Option two is the hardest to do.  Moving McCollum (and anyone else except Lillard) to re-tool the team around Lillard and a second-star player.  Portland has spoken to the Minnesota Timberwolves about disgruntled center Karl-Anthony Towns, and a first-round exit by the Miami Heat may put Jimmy Butler on the table.  The New Orleans Pelicans could be persuaded to give up Brandon Ingram for the right price.  Kyle Kuzma’s stock with the Los Angeles Lakers is as low as it has ever been.  The major problem, obviously, is that Portland has little trade stock outside McCollum, Nurkic, and Covington.  Their first-round pick is late in the round this year, and Houston owns the next one.  Moving McCollum for a younger, cheaper rising player could work and give the Blazers valuable free agency space.  However, if that player cannot step up immediately, you risk throwing another year of Lillard’s prime out the window.

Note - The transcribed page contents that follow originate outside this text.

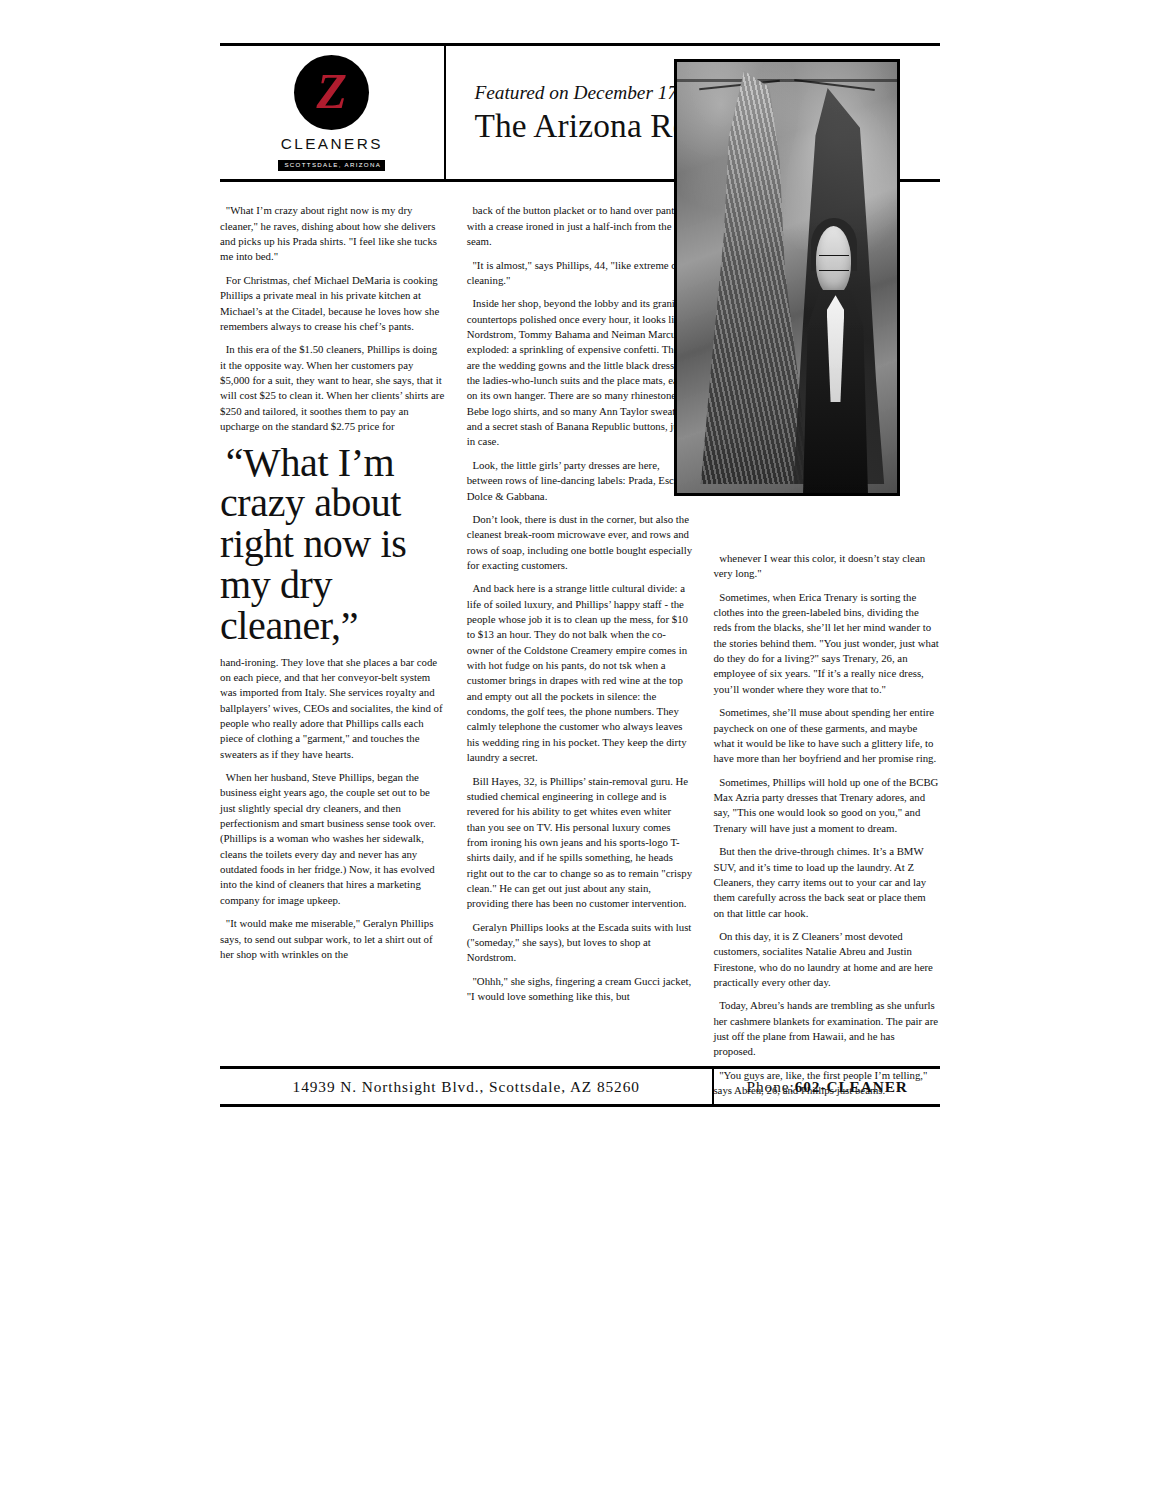CLEANERS
SCOTTSDALE, ARIZONA
Featured on December 17th in
The Arizona Republic
"What I’m crazy about right now is my dry cleaner," he raves, dishing about how she delivers and picks up his Prada shirts. "I feel like she tucks me into bed."
For Christmas, chef Michael DeMaria is cooking Phillips a private meal in his private kitchen at Michael’s at the Citadel, because he loves how she remembers always to crease his chef’s pants.
In this era of the $1.50 cleaners, Phillips is doing it the opposite way. When her customers pay $5,000 for a suit, they want to hear, she says, that it will cost $25 to clean it. When her clients’ shirts are $250 and tailored, it soothes them to pay an upcharge on the standard $2.75 price for
“What I’m crazy about right now is my dry cleaner,”
hand-ironing. They love that she places a bar code on each piece, and that her conveyor-belt system was imported from Italy. She services royalty and ballplayers’ wives, CEOs and socialites, the kind of people who really adore that Phillips calls each piece of clothing a "garment," and touches the sweaters as if they have hearts.
When her husband, Steve Phillips, began the business eight years ago, the couple set out to be just slightly special dry cleaners, and then perfectionism and smart business sense took over. (Phillips is a woman who washes her sidewalk, cleans the toilets every day and never has any outdated foods in her fridge.) Now, it has evolved into the kind of cleaners that hires a marketing company for image upkeep.
"It would make me miserable," Geralyn Phillips says, to send out subpar work, to let a shirt out of her shop with wrinkles on the
back of the button placket or to hand over pants with a crease ironed in just a half-inch from the seam.
"It is almost," says Phillips, 44, "like extreme dry cleaning."
Inside her shop, beyond the lobby and its granite countertops polished once every hour, it looks like Nordstrom, Tommy Bahama and Neiman Marcus exploded: a sprinkling of expensive confetti. There are the wedding gowns and the little black dresses, the ladies-who-lunch suits and the place mats, each on its own hanger. There are so many rhinestoned Bebe logo shirts, and so many Ann Taylor sweaters, and a secret stash of Banana Republic buttons, just in case.
Look, the little girls’ party dresses are here, between rows of line-dancing labels: Prada, Escada, Dolce & Gabbana.
Don’t look, there is dust in the corner, but also the cleanest break-room microwave ever, and rows and rows of soap, including one bottle bought especially for exacting customers.
And back here is a strange little cultural divide: a life of soiled luxury, and Phillips’ happy staff - the people whose job it is to clean up the mess, for $10 to $13 an hour. They do not balk when the co-owner of the Coldstone Creamery empire comes in with hot fudge on his pants, do not tsk when a customer brings in drapes with red wine at the top and empty out all the pockets in silence: the condoms, the golf tees, the phone numbers. They calmly telephone the customer who always leaves his wedding ring in his pocket. They keep the dirty laundry a secret.
Bill Hayes, 32, is Phillips’ stain-removal guru. He studied chemical engineering in college and is revered for his ability to get whites even whiter than you see on TV. His personal luxury comes from ironing his own jeans and his sports-logo T-shirts daily, and if he spills something, he heads right out to the car to change so as to remain "crispy clean." He can get out just about any stain, providing there has been no customer intervention.
Geralyn Phillips looks at the Escada suits with lust ("someday," she says), but loves to shop at Nordstrom.
"Ohhh," she sighs, fingering a cream Gucci jacket, "I would love something like this, but
whenever I wear this color, it doesn’t stay clean very long."
Sometimes, when Erica Trenary is sorting the clothes into the green-labeled bins, dividing the reds from the blacks, she’ll let her mind wander to the stories behind them. "You just wonder, just what do they do for a living?" says Trenary, 26, an employee of six years. "If it’s a really nice dress, you’ll wonder where they wore that to."
Sometimes, she’ll muse about spending her entire paycheck on one of these garments, and maybe what it would be like to have such a glittery life, to have more than her boyfriend and her promise ring.
Sometimes, Phillips will hold up one of the BCBG Max Azria party dresses that Trenary adores, and say, "This one would look so good on you," and Trenary will have just a moment to dream.
But then the drive-through chimes. It’s a BMW SUV, and it’s time to load up the laundry. At Z Cleaners, they carry items out to your car and lay them carefully across the back seat or place them on that little car hook.
On this day, it is Z Cleaners’ most devoted customers, socialites Natalie Abreu and Justin Firestone, who do no laundry at home and are here practically every other day.
Today, Abreu’s hands are trembling as she unfurls her cashmere blankets for examination. The pair are just off the plane from Hawaii, and he has proposed.
"You guys are, like, the first people I’m telling," says Abreu, 26, and Phillips just beams.
14939 N. Northsight Blvd., Scottsdale, AZ 85260
Phone: 602-CLEANER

The final option is the one that Blazers fans are dreading:  re-signing Powell and running it back with the starting lineup of Lillard/McCollum/Powell/Covington/Nurkic and with cheap fodder to fill the bench.  The task would then fall to the new head coach to try and solve the puzzle that Terry Stotts could not:  functioning in the NBA today with two undersized guards who cannot defend and two wings that are forced to make up for that massive defensive hole.  The reality of the situation is that Neil Olshey likely has plenty of slack, with all reports being that owner Jodi Allen is far more focused on her ownership of the Seattle Seahawks.  This final option should be unacceptable.  Asking Lillard to be Superman for 82 games and carry the team on his back to the playoffs yet again, just to get trounced by far more balanced and offensively stacked teams can only lead to fan alienation.  The Lillard/McCollum experiment banking on their offense strengths, neutralizing their defensive weakness has not worked, and there is no sign that it will work.

The upcoming offseason shows all the signs of being the most cataclysmic since the exodus of LaMarcus Aldridge, Nicolas Batum, Robin Lopez, and Wesley Matthews.  Once Portland has a coach, the task falls on them to make sense of the chaos that awaits.